From 65ff0631602705d7598ae4de4048c3cf72e205e9 Mon Sep 17 00:00:00 2001
From: James McLaughlin <james@mclgh.net>
Date: Wed, 11 Sep 2024 21:44:40 +0100
Subject: [PATCH] add display types to nodes based on rarest type property

---
 04_index/grebi_index/src/main.rs              | 16 ++++++-
 05_materialise/grebi_materialise/src/main.rs  | 47 +++++++++++++++----
 .../grebi_make_neo_csv/src/main.rs            | 13 ++++-
 .../grebi_make_solr/src/main.rs               |  1 +
 .../subgraph_configs/ebi_full_monarch.json    | 17 +------
 grebi_shared/src/slice_merged_entity.rs       | 11 ++++-
 nextflow/01_create_subgraph.nf                | 28 +++++------
 scripts/dataload_saturos.sh                   |  2 +-
 8 files changed, 89 insertions(+), 46 deletions(-)
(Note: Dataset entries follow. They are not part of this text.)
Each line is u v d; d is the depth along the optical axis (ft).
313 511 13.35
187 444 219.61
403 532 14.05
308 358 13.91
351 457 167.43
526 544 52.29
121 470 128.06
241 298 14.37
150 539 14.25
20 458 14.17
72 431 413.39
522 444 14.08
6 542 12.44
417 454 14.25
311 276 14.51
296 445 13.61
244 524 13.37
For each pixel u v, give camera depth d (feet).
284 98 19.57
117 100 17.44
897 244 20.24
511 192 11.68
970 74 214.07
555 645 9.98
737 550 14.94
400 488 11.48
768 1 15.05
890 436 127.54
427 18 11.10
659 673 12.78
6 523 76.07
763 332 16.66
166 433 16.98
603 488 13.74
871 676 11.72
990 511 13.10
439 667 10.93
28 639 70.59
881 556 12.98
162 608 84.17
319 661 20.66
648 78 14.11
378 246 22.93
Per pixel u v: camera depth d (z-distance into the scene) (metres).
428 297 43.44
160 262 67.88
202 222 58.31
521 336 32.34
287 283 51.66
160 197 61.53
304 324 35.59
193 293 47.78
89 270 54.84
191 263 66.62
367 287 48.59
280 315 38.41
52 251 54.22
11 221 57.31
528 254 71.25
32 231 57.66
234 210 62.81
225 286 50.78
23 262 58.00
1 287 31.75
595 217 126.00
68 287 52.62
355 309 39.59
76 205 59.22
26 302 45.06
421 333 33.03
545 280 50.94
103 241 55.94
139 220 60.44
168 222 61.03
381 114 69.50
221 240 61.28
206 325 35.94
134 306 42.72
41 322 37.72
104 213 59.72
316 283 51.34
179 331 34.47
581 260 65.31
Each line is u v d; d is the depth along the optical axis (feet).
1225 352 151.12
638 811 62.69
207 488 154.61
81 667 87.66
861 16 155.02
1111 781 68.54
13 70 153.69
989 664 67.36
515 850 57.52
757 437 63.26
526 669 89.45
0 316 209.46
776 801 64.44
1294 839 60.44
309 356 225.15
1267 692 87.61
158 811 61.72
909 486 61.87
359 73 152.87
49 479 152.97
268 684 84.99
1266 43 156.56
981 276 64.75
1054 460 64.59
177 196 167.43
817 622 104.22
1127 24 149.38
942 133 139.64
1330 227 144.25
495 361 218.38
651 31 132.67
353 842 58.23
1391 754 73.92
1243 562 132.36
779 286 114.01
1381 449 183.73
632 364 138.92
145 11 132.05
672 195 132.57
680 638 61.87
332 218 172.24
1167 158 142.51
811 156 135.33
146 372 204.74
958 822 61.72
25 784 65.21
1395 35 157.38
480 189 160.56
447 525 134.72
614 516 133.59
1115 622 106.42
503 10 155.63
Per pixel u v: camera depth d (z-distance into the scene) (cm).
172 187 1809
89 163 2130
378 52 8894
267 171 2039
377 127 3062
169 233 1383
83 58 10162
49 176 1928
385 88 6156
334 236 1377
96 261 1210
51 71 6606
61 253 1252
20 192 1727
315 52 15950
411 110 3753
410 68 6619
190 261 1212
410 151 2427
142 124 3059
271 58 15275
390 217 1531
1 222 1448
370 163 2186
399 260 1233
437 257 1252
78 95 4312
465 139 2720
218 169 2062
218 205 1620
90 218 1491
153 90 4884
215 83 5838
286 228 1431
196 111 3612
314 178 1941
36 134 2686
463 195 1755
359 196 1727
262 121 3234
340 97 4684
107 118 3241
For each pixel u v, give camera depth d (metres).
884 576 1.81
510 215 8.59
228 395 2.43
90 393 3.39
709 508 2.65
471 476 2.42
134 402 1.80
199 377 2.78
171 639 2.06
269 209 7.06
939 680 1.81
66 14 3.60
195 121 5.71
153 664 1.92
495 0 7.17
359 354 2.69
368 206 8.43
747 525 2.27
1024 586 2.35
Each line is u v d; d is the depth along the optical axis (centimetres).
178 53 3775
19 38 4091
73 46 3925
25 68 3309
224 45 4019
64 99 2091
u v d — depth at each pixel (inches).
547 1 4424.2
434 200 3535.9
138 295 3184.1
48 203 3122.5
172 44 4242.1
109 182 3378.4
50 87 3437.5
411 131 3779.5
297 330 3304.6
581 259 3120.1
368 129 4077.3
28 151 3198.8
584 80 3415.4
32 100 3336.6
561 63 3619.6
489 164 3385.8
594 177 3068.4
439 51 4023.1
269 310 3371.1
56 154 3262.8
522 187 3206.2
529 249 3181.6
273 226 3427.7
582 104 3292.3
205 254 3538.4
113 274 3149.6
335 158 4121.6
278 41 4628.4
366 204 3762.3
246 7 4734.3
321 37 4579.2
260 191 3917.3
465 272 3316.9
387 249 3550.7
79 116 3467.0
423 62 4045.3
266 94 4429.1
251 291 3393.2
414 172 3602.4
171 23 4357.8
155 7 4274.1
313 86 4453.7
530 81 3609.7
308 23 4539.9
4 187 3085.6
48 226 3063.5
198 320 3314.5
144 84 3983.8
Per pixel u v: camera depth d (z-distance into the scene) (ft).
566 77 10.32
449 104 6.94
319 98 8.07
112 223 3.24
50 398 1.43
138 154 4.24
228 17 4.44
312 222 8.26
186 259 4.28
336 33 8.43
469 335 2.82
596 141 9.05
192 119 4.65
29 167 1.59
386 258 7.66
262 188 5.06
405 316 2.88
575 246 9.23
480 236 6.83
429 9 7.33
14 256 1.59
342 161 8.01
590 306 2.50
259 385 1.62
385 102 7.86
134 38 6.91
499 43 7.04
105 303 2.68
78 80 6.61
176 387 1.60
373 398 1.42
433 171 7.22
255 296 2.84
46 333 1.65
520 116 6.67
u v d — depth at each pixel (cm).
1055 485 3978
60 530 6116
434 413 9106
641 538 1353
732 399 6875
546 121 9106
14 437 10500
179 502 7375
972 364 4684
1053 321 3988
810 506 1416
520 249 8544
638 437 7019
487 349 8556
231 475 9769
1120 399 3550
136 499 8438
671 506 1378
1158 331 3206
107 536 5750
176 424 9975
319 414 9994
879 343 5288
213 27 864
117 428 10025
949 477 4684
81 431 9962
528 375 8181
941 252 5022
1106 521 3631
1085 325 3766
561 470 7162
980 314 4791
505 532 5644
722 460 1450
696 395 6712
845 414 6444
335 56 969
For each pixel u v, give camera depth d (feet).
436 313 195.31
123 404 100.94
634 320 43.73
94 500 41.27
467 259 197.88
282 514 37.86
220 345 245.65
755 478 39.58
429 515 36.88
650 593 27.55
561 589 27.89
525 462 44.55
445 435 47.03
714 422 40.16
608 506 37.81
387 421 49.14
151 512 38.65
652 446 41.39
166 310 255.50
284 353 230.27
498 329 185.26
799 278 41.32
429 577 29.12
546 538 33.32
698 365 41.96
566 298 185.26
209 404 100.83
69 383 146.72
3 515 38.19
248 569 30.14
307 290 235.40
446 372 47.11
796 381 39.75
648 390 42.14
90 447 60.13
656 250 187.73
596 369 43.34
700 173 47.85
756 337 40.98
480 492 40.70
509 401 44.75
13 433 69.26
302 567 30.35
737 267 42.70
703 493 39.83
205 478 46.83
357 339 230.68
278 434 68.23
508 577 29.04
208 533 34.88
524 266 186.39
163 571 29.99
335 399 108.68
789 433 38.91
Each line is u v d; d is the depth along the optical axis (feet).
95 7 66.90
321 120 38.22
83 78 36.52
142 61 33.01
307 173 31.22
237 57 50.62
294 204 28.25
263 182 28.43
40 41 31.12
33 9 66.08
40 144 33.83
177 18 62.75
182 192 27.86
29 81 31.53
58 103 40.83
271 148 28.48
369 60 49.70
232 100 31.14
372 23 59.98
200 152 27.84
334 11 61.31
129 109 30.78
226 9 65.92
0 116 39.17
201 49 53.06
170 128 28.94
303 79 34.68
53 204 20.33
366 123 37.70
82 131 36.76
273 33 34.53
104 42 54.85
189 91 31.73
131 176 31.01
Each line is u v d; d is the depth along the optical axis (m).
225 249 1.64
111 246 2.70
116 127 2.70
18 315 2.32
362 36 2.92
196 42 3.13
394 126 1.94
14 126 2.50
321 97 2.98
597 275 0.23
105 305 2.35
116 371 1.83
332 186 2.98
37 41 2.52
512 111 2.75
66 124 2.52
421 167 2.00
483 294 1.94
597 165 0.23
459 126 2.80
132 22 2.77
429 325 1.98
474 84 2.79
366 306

diff --git a/04_index/grebi_index/src/main.rs b/04_index/grebi_index/src/main.rs
index 3606657..e030e25 100644
--- a/04_index/grebi_index/src/main.rs
+++ b/04_index/grebi_index/src/main.rs
@@ -53,6 +53,7 @@ fn main() {
 
     let mut entity_props_to_count:HashMap<Vec<u8>,i64> = HashMap::new();
     let mut edge_props_to_count:HashMap<Vec<u8>,i64> = HashMap::new();
+    let mut types_to_count:HashMap<Vec<u8>,i64> = HashMap::new();
     let mut all_names:BTreeSet<Vec<u8>> = BTreeSet::new();
     let mut all_ids:BTreeSet<Vec<u8>> = BTreeSet::new();
 
@@ -106,7 +107,9 @@ fn main() {
             w_count = entity_props_to_count.get_mut(prop_key);
             let count:&mut i64 = w_count.unwrap();
 
-            if prop_key.eq(b"grebi:type") || prop_key.eq(b"grebi:datasources") || prop_key.eq(b"id") {
+            let is_type = prop_key.eq(b"grebi:type");
+
+            if is_type || prop_key.eq(b"grebi:datasources") || prop_key.eq(b"id") {
                 metadata_writer.write_all(r#",""#.as_bytes()).unwrap();
                 metadata_writer.write_all(&prop_key).unwrap();
                 metadata_writer.write_all(r#"":["#.as_bytes()).unwrap();
@@ -118,6 +121,10 @@ fn main() {
                         } else {
                             metadata_writer.write_all(r#","#.as_bytes()).unwrap();
                         }
+                        if is_type && val.kind == JsonTokenType::StartString {
+                            let typecount = types_to_count.entry(val.value[1..val.value.len()-1].to_vec()).or_insert(0);
+                            *typecount += 1;
+                        }
                         metadata_writer.write_all(val.value).unwrap();
                     }
                 }
@@ -218,7 +225,12 @@ fn main() {
                 return (String::from_utf8(k.to_vec()).unwrap(), json!({
                     "count": v
                 }))
-        }).collect::<HashMap<String,serde_json::Value>>()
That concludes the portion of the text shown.